La guerra ha terminado, la esclavitud ha terminado. Con la esclavitud han caído los muros que impedían el pleno desarrollo de la industria y la expansión del mercado nacional en los Estados Unidos. Seiscientos mil jóvenes han muerto en batalla. Entre ellos, la mitad de los negros que han vestido el uniforme azul en los batallones del norte.
(70)
Abe viene desde Kentucky. Allá el padre alzó el hacha y descargó el martillo y la cabaña tuvo paredes y techo y lechos de hojarasca. Cada día el hacha cortaba leña para el fuego y un día el hacha arrancó del bosque la madera necesaria para que la madre de Abe fuera enterrada bajo la nieve. Abe era muy niño mientras el martillo golpeaba esos clavos de madera. La madre nunca más haría pan blanco los sábados, ni parpadearían nunca más aquellos ojos siempre perplejos, de modo que el hacha trajo madera para construir una balsa y el padre se llevó a los hijos hacia Indiana por el río.
Viene desde Indiana. Allá Abe dibujó con un tizón sus primeras letras y fue el mejor leñador del distrito.
Viene desde Illinois. En Illinois amó a una mujer llamada Ann y casó con otra llamada Mary, que hablaba francés y había inaugurado la moda del miriñaque en la ciudad de Springfield. Mary decidió que Abe sería presidente de los Estados Unidos. Mientras ella paría hijos varones, él escribía discursos y algún poema a la memoria, triste isla, mágica isla bañada en luz líquida.

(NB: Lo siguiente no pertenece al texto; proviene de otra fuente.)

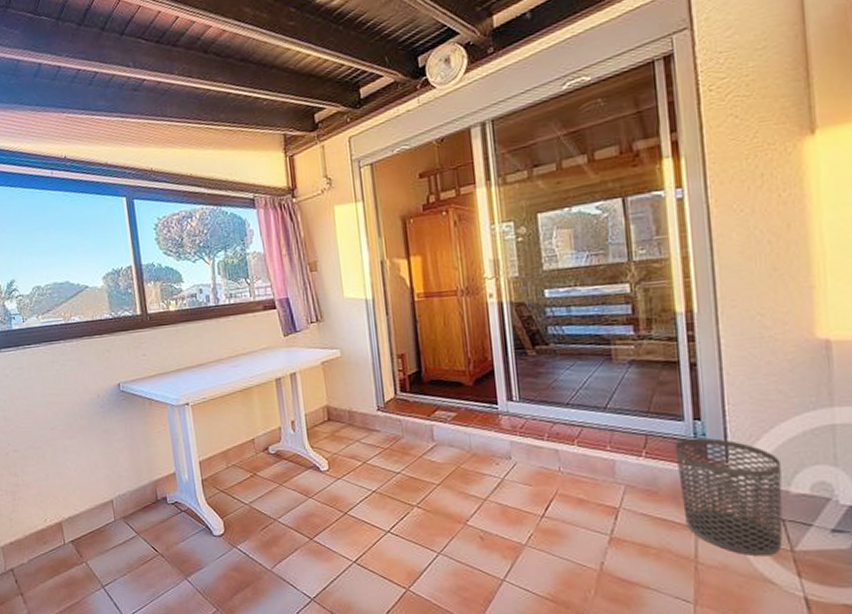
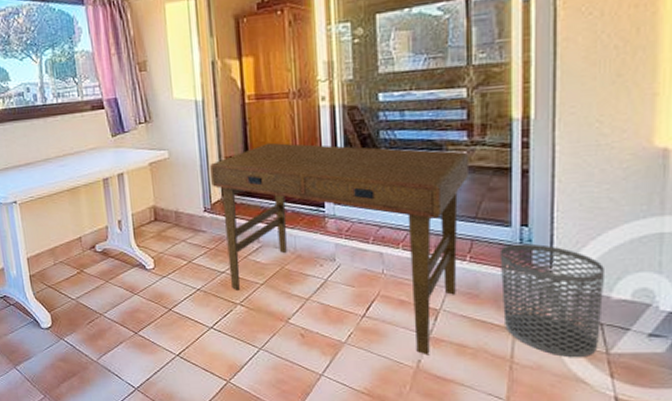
desk: none [382,340,638,557] -> present [210,142,468,355]

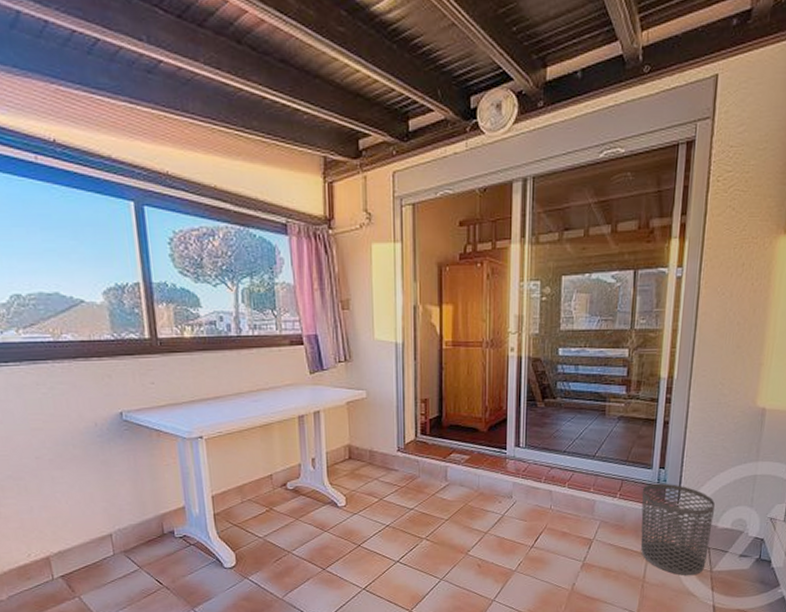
desk: present [210,142,468,355] -> none [406,387,625,579]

Viene desde el Capitolio, en Washington. Asomado a la ventana, veía el mercado de esclavos, una suerte de establo donde estaban los negros encerrados como caballos.
Viene desde la Casa Blanca. Llegó a la Casa Blanca prometiendo reforma agraria y protección para la industria y proclamando que quien priva a otro de su libertad no es digno de disfrutarla. Entró en la Casa Blanca jurando que gobernaría de tal manera que todavía tendría un amigo dentro de sí cuando ya no tuviera amigos. Gobernó en guerra y en guerra cumplió todas sus promesas. Al amanecer se lo veía en zapatillas, parado en la puerta de la Casa Blanca, esperando el periódico.